Popular Careers

Career Development

Career development resources for aspiring professionals.

Career Change Center

Career change guides, tutorials and resources for professionals in transition.

Job Search Resources

Job search resources, websites, guides and directories for job seekers.


Career and Education Opportunities for Livestock Farmers in New Jersey

New Jersey has a population of 8,707,739, which has grown by 3.49% over the past 10 years. Nicknamed the "Garden State," its capital is Trenton, though its largest city is Newark.

There are currently 600 jobs for livestock farmers in New Jersey and this is projected to grow 16% to 700 jobs by 2016. In general, livestock farmers attend to live farm, ranch, or aquacultural animals that may include cattle, sheep, swine, goats, horses and other equines, poultry, and bees.

Livestock farmers earn approximately $8 per hour or $18,450 annually on average in New Jersey. Nationally they average about $10 hourly or $21,070 yearly. Livestock farmers earn less than people working in the category of Farming generally in New Jersey and less than people in the Farming category nationally.

In 2008, there were a total of 5,176,293 jobs in New Jersey. The average annual income was $51,473 in 2008, up from $50,364 in 2007. The unemployment rate in New Jersey was 9.2% in 2009, which has grown by 3.7% since the previous year. Approximately 29.8% of New Jersey residents have college degrees, which is higher than the national average.

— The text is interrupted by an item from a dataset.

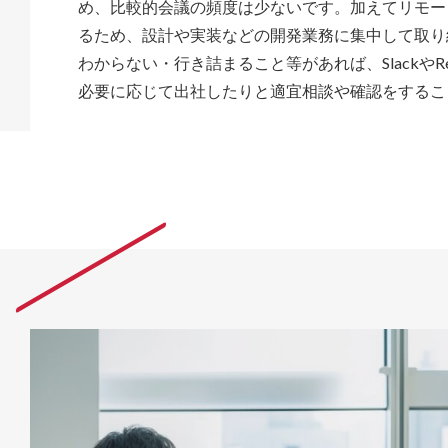
め、比較的会議の頻度は少ないです。加えてリモー
るため、設計や実装などの開発業務に集中して取り
わからない・行き詰まること等があれば、SlackやRe
必要に応じて出社したりと適宜相談や確認をするこ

The top industries in New Jersey include wholesale trade, durable goods merchant wholesalers, and drugs' sundries merchant wholesalers. Notable tourist attractions include the Morris Museum, the A P Personal Limo, and the Market Amusement Inc.

CITIES WITH Livestock Farmer OPPORTUNITIES IN New Jersey


JOB DESCRIPTION: Livestock Farmer

Livestock Farmer video from the State of New Jersey Dept. of Labor and Workforce Development

In general, livestock farmers attend to live farm, ranch, or aquacultural animals that may include cattle, sheep, swine, goats, horses and other equines, poultry, and bees. They also attend to animals produced for animal products, such as meat, fur, and honey.

Every day, livestock farmers are expected to be able to evaluate problems as they arise. They need to control objects and devices with precise control. It is also important that they maintain precise control of objects and devices through a range of movements.

Similar jobs with educational opportunities in New Jersey include:

  • Farm Labor Contractor. Recruit, hire, and supervise seasonal or temporary agricultural laborers for a fee. May transport, house, and provide meals for workers.
  • Forestry Conservation Worker. Under supervision, perform manual labor necessary to develop, maintain, or protect forest, forested areas, and woodlands through such activities as raising and transporting tree seedlings; combating insects, pests, and diseases harmful to trees; and building erosion and water control structures and leaching of forest soil. Includes forester aides, seedling pullers, and tree planters.

LOCATION INFORMATION: New Jersey

New Jersey
New Jersey photo by Derek Jensen

New Jersey has a population of 8,707,739, which has grown by 3.49% in the last 10 years. Nicknamed the "Garden State," its capital is Trenton, though its most populous city is Newark. In 2008, there were a total of 5,176,293 jobs in New Jersey. The average annual income was $51,473 in 2008, up from $50,364 the previous year. The unemployment rate in New Jersey was 9.2% in 2009, which has grown by 3.7% since the previous year. Roughly 29.8% of New Jersey residents have college degrees, which is higher than the national average.

The top industries in New Jersey include wholesale trade, durable goods merchant wholesalers, and drugs' sundries merchant wholesalers. Notable tourist attractions include the Morris Museum, the New Jersey Historical Society, and the A P Personal Limo.